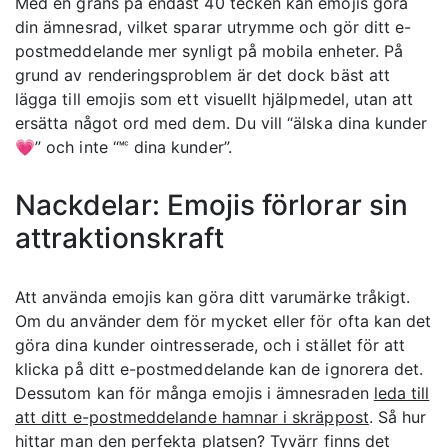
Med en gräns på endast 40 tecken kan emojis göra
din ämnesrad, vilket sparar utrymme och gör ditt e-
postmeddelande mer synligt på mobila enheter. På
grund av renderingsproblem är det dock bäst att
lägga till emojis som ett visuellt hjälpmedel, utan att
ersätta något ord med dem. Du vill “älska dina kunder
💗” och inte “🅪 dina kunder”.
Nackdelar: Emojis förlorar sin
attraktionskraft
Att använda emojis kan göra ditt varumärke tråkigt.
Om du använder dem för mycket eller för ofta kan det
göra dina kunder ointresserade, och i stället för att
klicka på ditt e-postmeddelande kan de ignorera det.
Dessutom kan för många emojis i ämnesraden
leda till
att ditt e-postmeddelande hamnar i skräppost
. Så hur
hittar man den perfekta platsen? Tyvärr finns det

_____

=== Your task ===
Pictures are not part of the copy. Return every record exactly.

=== Result ===
Med en gräns på endast 40 tecken kan emojis göra
din ämnesrad, vilket sparar utrymme och gör ditt e-
postmeddelande mer synligt på mobila enheter. På
grund av renderingsproblem är det dock bäst att
lägga till emojis som ett visuellt hjälpmedel, utan att
ersätta något ord med dem. Du vill “älska dina kunder
💗” och inte “🅪 dina kunder”.
Nackdelar: Emojis förlorar sin
attraktionskraft
Att använda emojis kan göra ditt varumärke tråkigt.
Om du använder dem för mycket eller för ofta kan det
göra dina kunder ointresserade, och i stället för att
klicka på ditt e-postmeddelande kan de ignorera det.
Dessutom kan för många emojis i ämnesraden
leda till
att ditt e-postmeddelande hamnar i skräppost
. Så hur
hittar man den perfekta platsen? Tyvärr finns det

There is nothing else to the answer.